Wednesday, September 24, 2014

MHS Athletic Director, 2 Others Plead Guilty to Embezzlement in Virginia

Monticello High School athletic director Fitzgerald Barnes admitted in Charlottesville Federal Court Friday to being part of a bid rigging scheme when buying sports equipment for his school's teams.

The fraud also involves David Deane, vice president of Albemarle County-based Downtown Athletics, and Charles Phillips, an equipment vendor in Maryland. All three men pleaded guilty, each to one federal misdemeanor charge.

The case – and - fraud may extend back for years. From 2008 to 2010, federal prosecutors say, Barnes, Deane, and Phillips schemed to get around Albemarle County's policy that requires three competitive bids for purchases over $1,000.

Investigators say the men arranged for Monticello High School to get two fictitious bids, and one lower one from Downtown Athletics, to insure Downtown Athletics would get the business. The purchases involved athletic apparel and equipment all bound for Monticello High School.

"Based on what we learned from the U.S. attorney office they said that there has not been any financial injury to the school system,” said Matthew Haas, assistant superintendent of Albemarle County Public Schools.

In court Friday morning, all three men waived the right to be indicted and go to trial, instead admitting their parts and pleading guilty to the bid-rigging plan.

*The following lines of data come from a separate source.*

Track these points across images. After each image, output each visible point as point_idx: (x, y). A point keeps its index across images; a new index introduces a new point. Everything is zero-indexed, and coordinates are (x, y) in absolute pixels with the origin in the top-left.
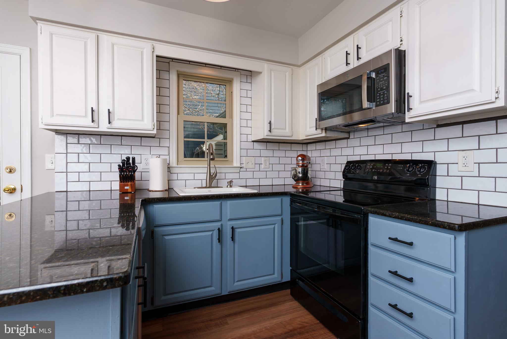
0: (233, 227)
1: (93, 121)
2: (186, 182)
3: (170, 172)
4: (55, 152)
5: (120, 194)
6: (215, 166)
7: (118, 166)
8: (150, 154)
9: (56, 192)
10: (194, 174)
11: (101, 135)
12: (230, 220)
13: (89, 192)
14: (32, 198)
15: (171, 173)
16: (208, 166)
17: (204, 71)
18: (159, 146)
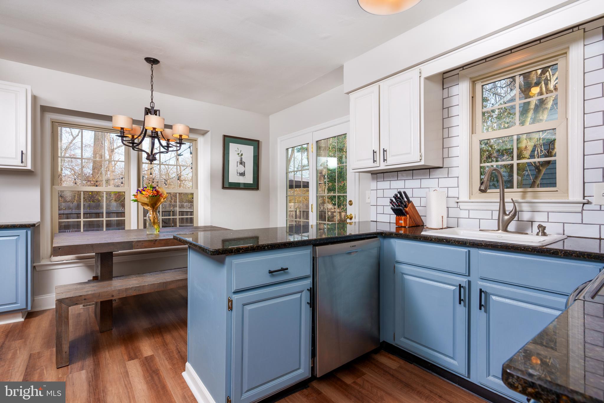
0: (481, 289)
1: (374, 161)
2: (480, 221)
3: (459, 208)
4: (371, 189)
5: (396, 227)
6: (512, 199)
7: (390, 200)
8: (438, 187)
9: (371, 221)
10: (492, 212)
11: (397, 171)
12: (482, 279)
13: (389, 223)
14: (359, 222)
15: (461, 210)
16: (500, 200)
17: (512, 60)
18: (447, 177)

Barnes, who is also a Louisa County supervisor, will pay a $750 fine and is on administrative leave as athletic director at Monticello, pending a review by the school system. Phillips will pay a $350 fine and Dean's fine is $1,500.

Department of Justice, United States Attorney Timothy J. Heaphy Western District of Virginia Press Release

CHARLOTTESVILLE, VIRGINIA – Three men, including the athletic director at Monticello High School and the vice president of Downtown Athletic Store, pled guilty this morning in the United States District Court for the Western District of Virginia to a federal misdemeanor charge related to bid rigging.

In separate hearings this morning in Federal Court, Fitzgerald Arnette Barnes, 50, of Louisa, Va., David Mayhew Deane, 54, of Keswick, Va., and Charles Albert Phillips, 48, of Annapolis, Md., waived their right to be indicted and pled guilty to a one-count Information charging each with one count of knowingly embezzling money belonging to the United States.

“When school officials spend taxpayer dollars, they must comply with procurement rules that encourage competition and ensure that schools obtain the best possible price,” United States Attorney Timothy J. Heaphy said today. “These three individuals worked together to circumvent these important procurement regulations by creating dummy bids for athletic apparel and equipment. This case demonstrates our continuing commitment to ensuring that public funds are responsibly handled.”

Barnes, the athletic director at Monticello High School, has admitted to being involved with Deane, the Vice President of Downtown Athletic, and Phillips, the Vice President of Sales for Team Distributor, a sports apparel retailer in Maryland, in a scheme to fix bids on athletic apparel purchased for Monticello

The three have admitted that between August 2008 and August 2010 they fraudulently created price bids that were used as the basis for contracts involving the sale of athletic equipment and apparel from Downtown Athletic to Monticello High School. Albemarle County policy requires a bid from three different vendors when entering into contracts with private companies for goods and services which cost more than $1000.

Over the course of several years, Barnes directed Deane to obtain and submit to Monticello High School the three required bids, one bid for Downtown Athletic and two representing other, fictitious retailers, ensuring Downtown Athletic would be awarded the contract.

On several occasions, Deane contacted Phillips and asked him to also submit false bids to Monticello High School that were higher than the bid submitted by Downtown Athletic Store. After receiving the two false and one authentic bid, Barnes awarded multiple contracts for the sale of athletic apparel and equipment to Deane and Downtown Athletic.

Following today's guilty plea hearing, all three defendants were sentenced. Phillips was ordered to pay a $350 fine, Barnes was ordered to pay a $750 fine and Deane was ordered to pay a $1,500 fine.

The investigation of the case was conducted by the Federal Bureau of Investigation. United States Attorney Timothy J. Heaphy and Assistant United States Attorney Ronald Huber prosecuted the case for the United States.